Father Keahi’s parish assignments took him to three islands. He was pastor of St. Joseph, Makawao, Maui; St. Augustine, Waikiki; Maria Lanakila, Lahaina, Maui; Holy Cross, Kalaheo, Kauai; Blessed Sacrament, Honolulu; and St. Michael, Waialua. He was also associate pastor at Holy Trinity, Kuliouou; and St. Joseph, Waipahu.
His non-parish jobs included serving as both vice provincial and provincial superior of the Sacred Hearts Fathers and Brothers in Hawaii. He was the last provincial of the Hawaii province before it merged with the mainland province to create the U.S. province.
Besides being a seminary professor, he was also provincial secretary, vocations director, superior of St. Patrick Monastery, and police chaplain for both the Honolulu and Maui Police Departments.
In retirement he assisted as chaplain of the Sisters of the Sacred Hearts and as a military contract priest for the Joint Base Pearl Harbor-Hickam and Marine Corps Base Hawaii, Kaneohe.
Just last month he was again named local superior of St. Patrick Monastery.
Sacred Hearts Academy president Scott Schroeder, in a Oct. 18 message to the school community, remembered how “extraordinarily dedicated” Father Keahi was to the academy and its students.
When the priest served on the school’s board of directors, he would make the 67-mile round trip from his parish in Waialua to attend meetings in Kaimuki, Schroeder said.
After he retired, he celebrated Mass often at the academy and presided over the blessing of the new lower school playground among other events.
“Father Chris brought a joyful and wise presence to all he did, and we will miss him greatly,” Schroeder said.
Father Keahi had a rough childhood.
Born in Honolulu on March 29, 1937, he was 3 when his parents divorced. He and his brother and sister were shuffled off to different foster homes.
“No one wanted to take all three of us together,” he said in an interview last year with the Hawaii Catholic Herald. “So we grew up more like cousins until our adult lives.”
Father Keahi lived with seven foster families, moving every two years.
“All that movement and adjustment hardened me,” he said.
“I believe God was preparing me for something. His graces have been all I needed,” Father Keahi said.
A product of public schools, his life changed after a chance meeting with a Sacred Hearts priest who taught a monthly optional class at Kaimuki High School that the student signed up for because there were “no studies involved.”
Father Brendan Furtado suggested that he was being “called to the priesthood.”
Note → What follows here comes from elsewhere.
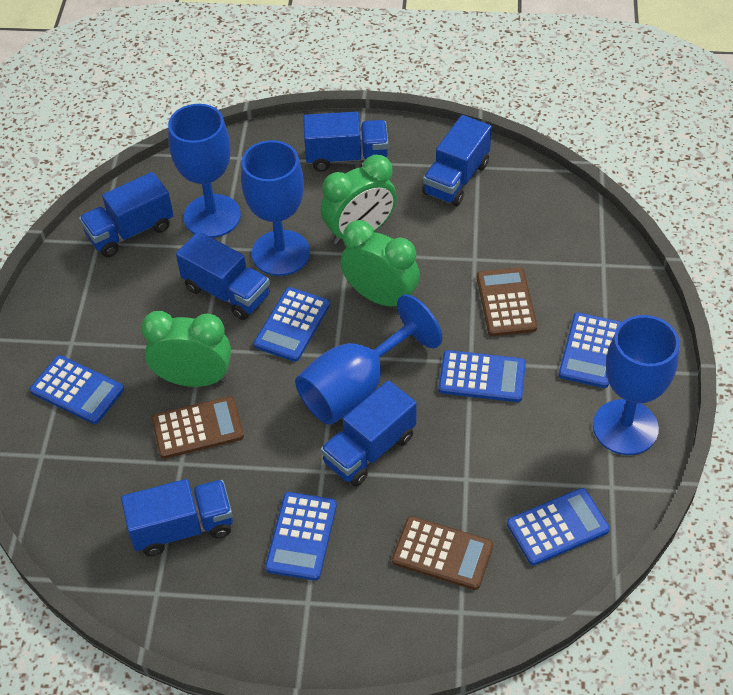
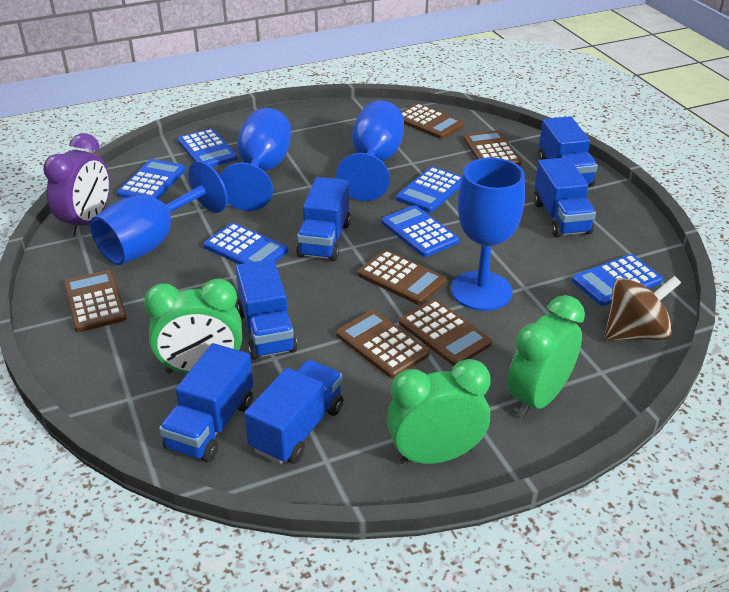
brown calculator: 3 -> 6
brown spinning top: 0 -> 1
purple clock: 0 -> 1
Father Keahi initially rejected the idea as ridiculous.
“But God works through mysterious ways,” he said. “God has given me the privilege of working in his name.”
Father Keahi was professed into the Congregation of the Sacred Hearts in 1957 and ordained in Honolulu by Bishop James J. Sweeney on June 12, 1965.
“I believe God’s graces kept me from all dangers and harms and kept me on the straight and narrow way,” Father Keahi said. “I am so happy, so glad that when anyone calls upon me for help, I never refuse.”
“God has given me the energy by which I can continue to do his work on earth,” he said. “He has allowed me the privilege of continuing my ministry for his sake.”
At the end of the interview, Father Keahi offered fresh advice gleaned from his 80-plus years of living. “During this time of pandemic, I ask you to place your trust in God. God will help you, I know that. Have at least faith that all things will go better, and they will. Every day is a new day. Look forward to a better tomorrow.”